Graphene oxide derived graphene quantum dots with different photoluminescence properties and peroxidase-like catalytic activity

Abstract

Graphene quantum dots (GQDs), as a new kind of carbon nanomaterial, have been widely prepared with graphene oxide (GO) as precursor via various methods. However, little work has been done to detail the structural relationship between GQDs and pristine GO. Herein, we synthesized GQDs through acidic oxidation of GO and separated blue-photoluminescent GQDs (b-GQDs) and green-photoluminescent GQDs (g-GQDs) by a simple dialysis technique.

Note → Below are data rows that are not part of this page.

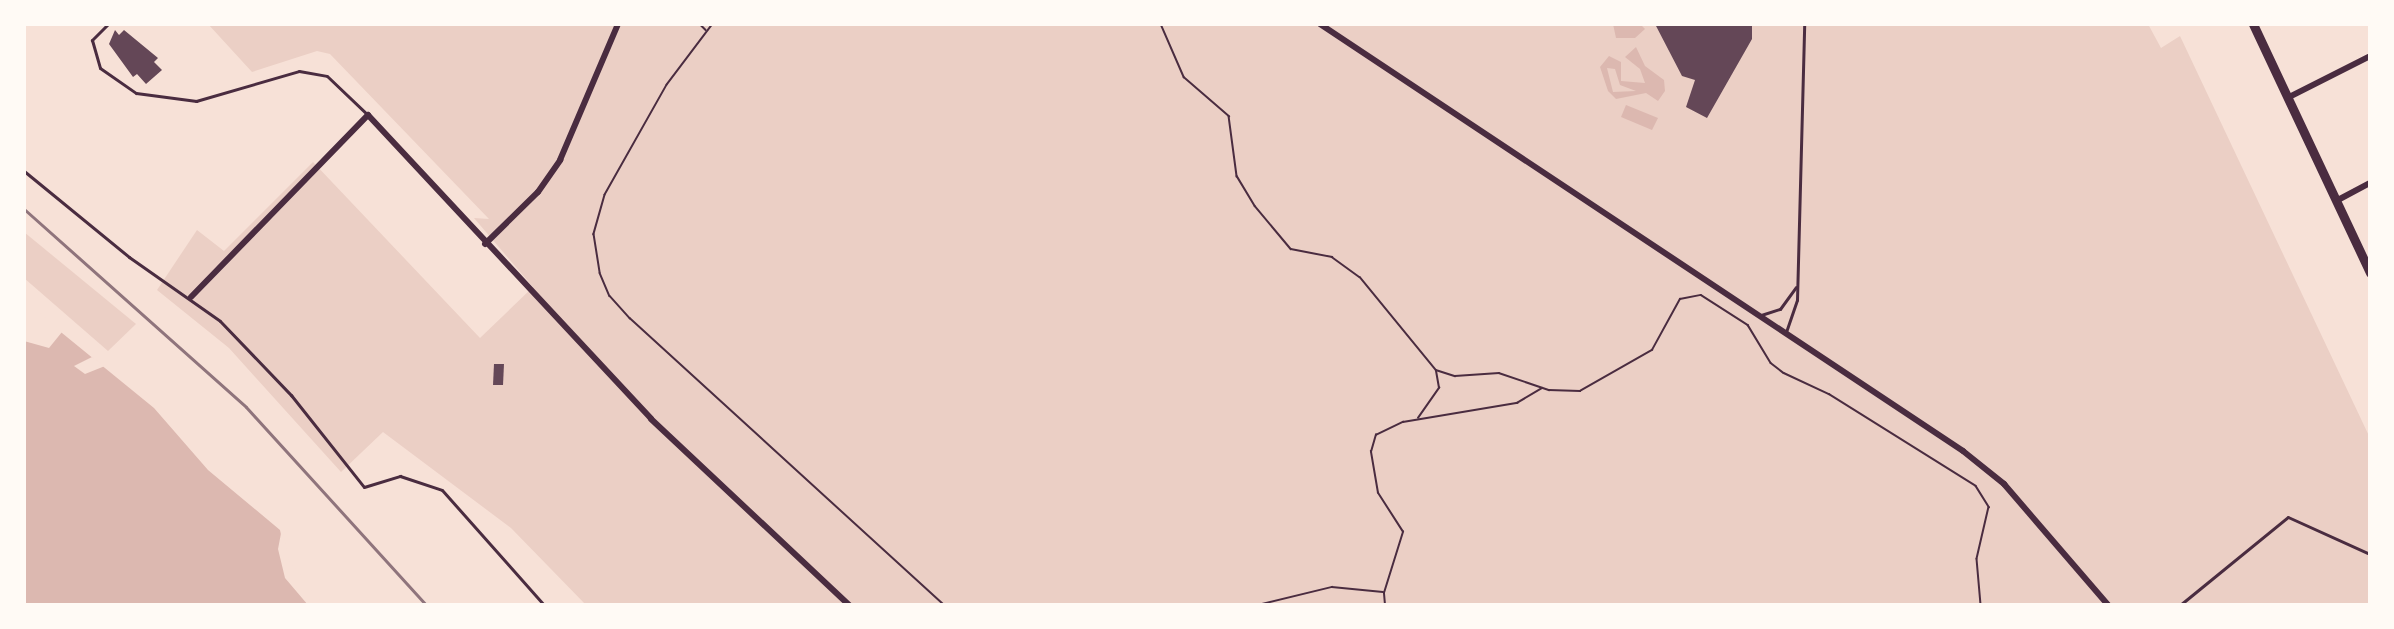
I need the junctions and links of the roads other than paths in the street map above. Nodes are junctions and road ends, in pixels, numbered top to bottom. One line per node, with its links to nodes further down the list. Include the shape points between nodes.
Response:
1 (108, 24): 8 (lane, via 92,40 100,68 136,93 196,101 299,70 327,76)
2 (618, 24): 12 (street, via 560,160 538,192)
3 (1320, 24): 16 (street)
4 (1804, 24): 14 (lane)
5 (2253, 24): 7 (main road)
6 (2370, 56): 7 (street)
7 (2287, 98): 11 (main road)
8 (368, 115): 12 (street); 15 (street)
9 (24, 171): 15 (lane, via 129,257)
10 (2370, 183): 11 (street)
11 (2336, 201): 13 (main road)
12 (485, 244): 20 (street, via 689,458)
13 (2370, 273)
14 (1797, 286): 16 (lane, via 1780,309); 17 (lane, via 1794,317)
15 (191, 297): 19 (lane, via 291,395 364,487 400,476 442,490)
16 (1758, 315): 17 (street)
17 (1785, 333): 21 (street, via 1995,476)
18 (2370, 554): 22 (lane, via 2288,517)
19 (544, 605)
20 (849, 605)
21 (2108, 605)
22 (2180, 605)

Although the transmission electron microscopy (TEM) and atomic force microscopy (AFM) images reveal their similar morphology, the results of X-ray photoelectron spectroscopy (XPS), Fourier-transform infrared (FTIR) spectroscopy, Raman spectroscopy and zeta potential measurements reveal their distinct structures with different origins from the GO. The b-GQDs may originate from the intact sp² cluster of GO, while the g-GQDs are derived from the relaxed carbon backbone with numerous oxygen-containing functional groups. Besides photoluminescence (PL) properties, the peroxidase-like catalytic activity of the two GQDs was also compared. Interestingly, the g-GQDs exhibit higher peroxidase-like catalytic activity and can be used to detect H₂O₂ with a detection limit of 87 nM, which is lower than most other reported methods. We believe this work provides important insights into the structure, PL properties and potential applications of GO-derived GQDs.